**TEXT BLOCK**
━━━━━━━━━━━━━━━━

> In the West, we’re prone to taking what isn’t ours and acting as if we discovered it, conveniently forgetting its history and context.
Can any culture claim a flavor as “theirs” and get angry at other cultures for tasting it? Such throwaway comments have been commonplace in the NYT and I don’t understand their purpose. The whole world likes good flavor, let’s not gatekeep it, I’d rather we unite the world through food than make it yet another divisive force.
When that context figures a good deal into why a land is poor and its former colonial master is rich, this attitude is mostly patronizing. Particularly when being poor means an unsafe environment, hunger and abject poverty.
When the West pays reparations is when we can act as if everyone is on equal footing.
> When the West pays reparations is when we can act as if everyone is on equal footing.
Except we won't be. Even if the west pays trillions to Africa we won't suddenly be equal economically. So How much? Like do you have a practical implementation or proposal. And who do you give the money to in dictatorships?
Or what about colony refugees or descendants who now reside in the west. Should we tax differently based on race to offset the initial sins?
How far back do you go? Reparations on a national scale is a completely impractical idea, and will not actually aid the people you imagine.
The money would be better spent on integrating the world, creating more trade, and indeed sending a lot of money to the old colonies. Just not under the marker of colonial restitution, which is actually patronizing.
I'm not trying to blame people who live now or decide how this should be fixed, I'm only pointing that it is much bigger and deeper issue to be described as lightly as in "got angry". I should have worded it better.
Also, could you give some examples of colonies which were not related to European countries?
Dude all civilizations have conquered other people and taken their land/resources. That's how they attained being a civilization. Human history was brutal up until and even including now. So we can try to do our best to move past that, you can see what happens when people never move past past wrongs: Israel vs Palestinians.
The Mongols were legit from the asian steppes and completely ransacked people over thousands of square miles.
The Japanese were mainland asians that almost wiped out the existing Ainu people of the island of Japan.
In Africa, the west africans from the denses jungles took over much of the drier land of the south, where the indigeneous bush people lived.
Surprised it overlooks salt, especially as it mentions "Spices were among the first engines of globalization". The salt mines in the Salzburg ("Salt Fortress" or "Salt Castle"!!) were operating 7000 years ago and have been a considerable source of the areas riches, starting with the Celtic population trading to Greeks and Romans.
Salt played a role in both the American and the French revolutions:
This blog post does not dispute the broad consensus that salarium comes from sal and that salarium was used to designate salary or emolument. It only tries to dispute the idea that people were paid in salt.
I'm south indian, and I routinely cook with at least 8 - 10 spices. Most common are the whole garam masala (bay leaf, cinnamon, cloves, cardamom, black pepper, cumin, coriander seeds, mustard and turmeric)

━━━━━━━━━━━━━━━━

**WHAT TO WORK ON**
1. Summarize the comment thread about spices and colonial history in three sentences.
2. Transcribe the comment thread on spices and colonial history word for word, starting at "Except we won't" and ending at "to in dictatorships?".
3. Pick up the comment thread on spices and colonial history after its last comment and continue it.

**MATERIAL PROVIDED**
━━━━━━━━━━━━━━━━

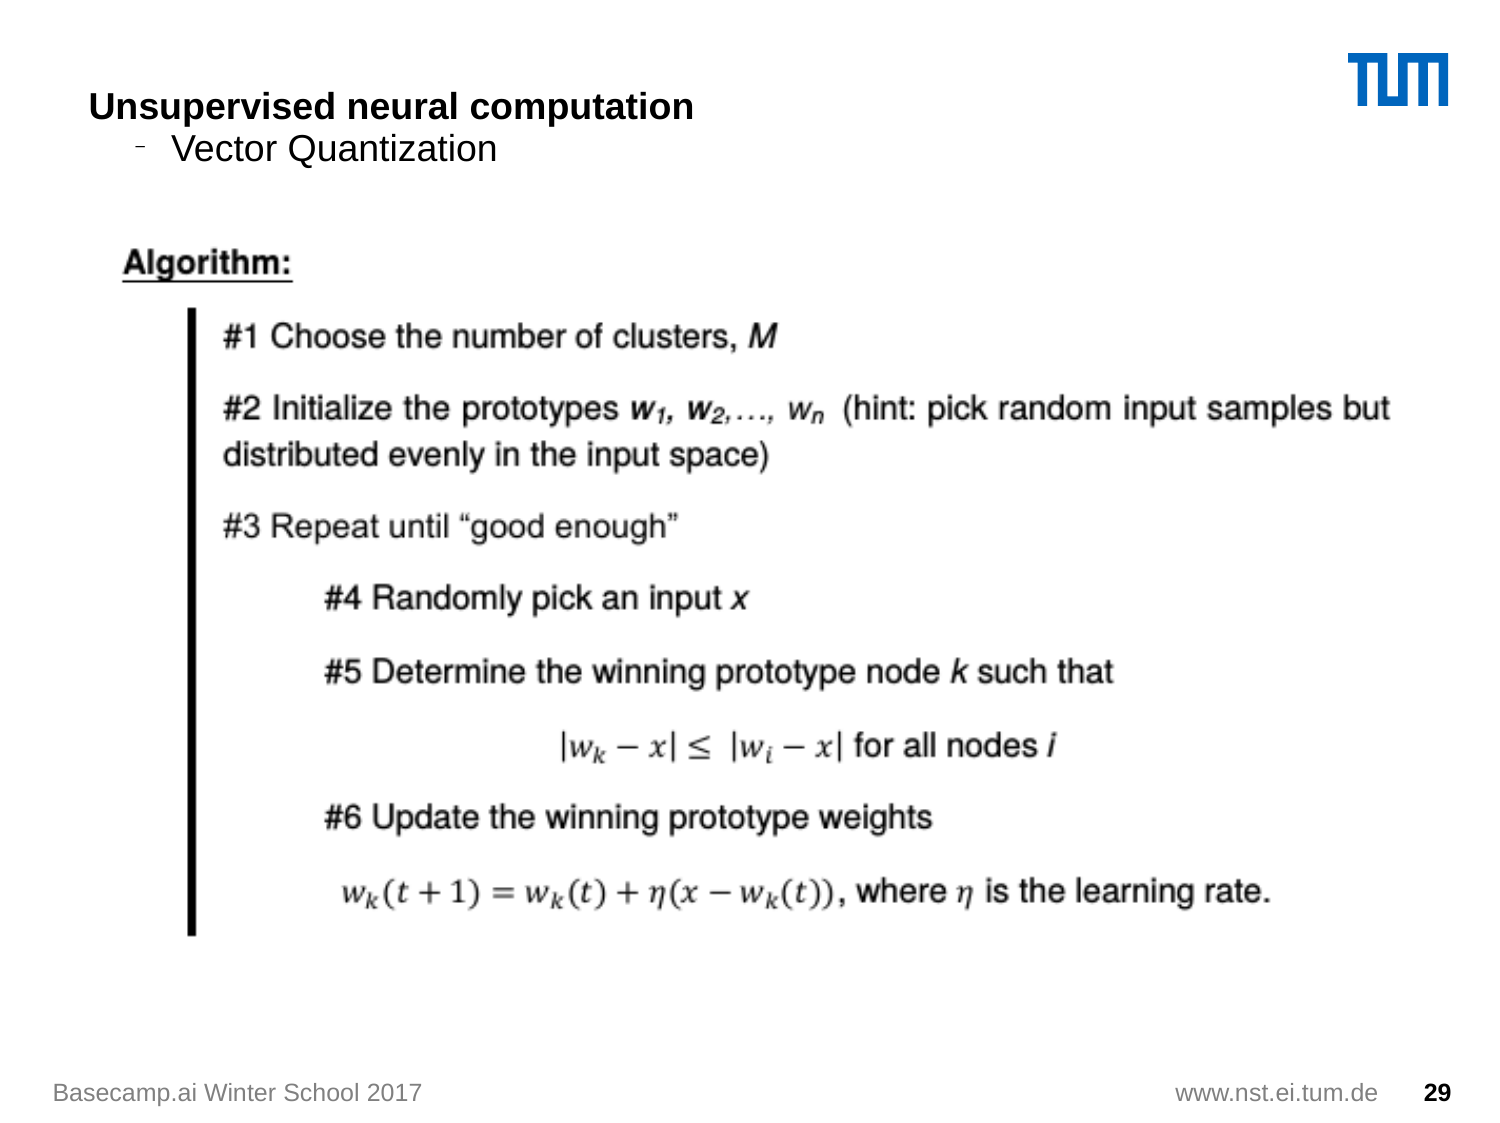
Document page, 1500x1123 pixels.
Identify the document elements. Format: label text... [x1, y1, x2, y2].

text_box Unsupervised neural computation Vector Quantization [73, 77, 733, 343]
picture [106, 224, 1458, 983]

━━━━━━━━━━━━━━━━

**ANSWERS TO THE PROBLEMS**
1. The thread opens with disagreement over a quoted claim that the West takes what isn't its own and forgets its history, and one commenter argues that colonial context helps explain poverty and calls for reparations. Others reply that reparations on a national scale are impractical, and that all civilizations have conquered other peoples, citing the Mongols, the Japanese, and West Africans. Later comments point out the article's omission of salt, noting Salzburg's 7000-year-old salt mines and salt's role in the American and French revolutions, and a south Indian commenter lists the spices they routinely cook with.

2.
Except we won't be. Even if the west pays trillions to Africa we won't suddenly be equal economically. So How much? Like do you have a practical implementation or proposal. And who do you give the money to in dictatorships?

3.
off-topic: If you like reading about the historical use of the coca leaf, opium, tea, tobacco, khat, coffee, etc, I really recommend the 1855 book "Plant Intoxicants". The book describes both historical and contemporary usage, but owing to its publication date it's all historical now.
Real coca leaves? I don't think so, whole plant is banned basically everywhere apart from few places in South america. Unless you mean something altered that has no real cocaine alkaloid, like drinks with marihuana 'extracts' / seeds that contain 0% THC.
Not that I agree with this, had my share of teas and chew in Bolivia (with what locals called 'activator', at least thats how miners did it in Potosi), apart from local lack of sense in gum/jaw there wasn't any real effect... no more than a regular coffee (which doesn't have any tangible effect on me, but I enjoy the taste & ritual).
But from plant you can make cocaine, so I get the logic. Funny thing is, some botanical gardens in Europe have the plant, not marked in any obvious way apart from latin name. I can confirm that it contained alkaloid, the numbing gum sensation was quite strong.
Cocaine comes from coca leaves. If you have ever had a Coca Cola, you have tasted extract from the coca leaf, though with the cocaine (hallucinogen) removed.
Opium is found in poppy seeds which are used to top bread. Some US military members will refrain from eating bread with poppy seeds because it can cause them to fail random drug tests required by military service. This can potentially get you booted with a dishonorable discharge.
Unrefined coca is less stimulating. Seeing as refined cocaine was being used in products marketed to infants and children and well understood (by professionals at least) to be fantastically habit forming, I think the pivot to caffeine was somewhere between 99-100% influenced by the impending narcotics regulations.
Hmm, so, I somewhat take your point about opium, although the flavour of poppy seeds is vastly different from the bitter taste of opium.
I've tried coca leaves in Peru (supposedly they help with altitude sickness; I didn't get altitude sickness, but who knows!) - they are used by locals because they are a stimulant, not because they taste nice (they're not particularly bad, a kind of generic "herbal" taste, but certainly nothing you'd purposely add for flavour).
Lead(II) acetate (Pb(CH3COO)2), also known as lead acetate, lead diacetate, plumbous acetate, sugar of lead, lead sugar, salt of Saturn, or Goulard's powder, is a white crystalline chemical compound with a sweet taste.
So clearly (?) it would add a sweet taste, regardless of how much of the acid was chemically consumed.
I've been going the other way recently. How could it have been so tough to flavor dishes? Honey & frankincense might have been hard to come by, but oregano, basil, cilantro/coriander, cumin, parsley, anise, fennel, rosemary, tarragon, dill, chives, mint, and thyme (just off the top of my head) were all available in southern Europe and can mostly be grown in your kitchen.
The spice trade brought cinnamon, cloves, nutmeg, cardamom, ginger, black pepper, and turmeric.
> Herbs generally refers to the leafy green or flowering parts of a plant (either fresh or dried), while spices are usually dried and produced from other parts of the plant, including seeds, bark, roots and fruits.
People confused can look up the definition of herbs and spices.
>Where herbs are often chosen to complement and flatter the ingredients they adorn, spices call attention to themselves, transforming and sometimes even usurping a dish, so it becomes a mere vehicle and excuse for spice itself.
Similarly (and unsurprisingly, given that many are made from spices), pigments. I recently read "The Secret Lives of Color" by Kasia St. Clair, and its pretty remarkable what has been required to produce various pigments throughout history, and the costs associated with doing so.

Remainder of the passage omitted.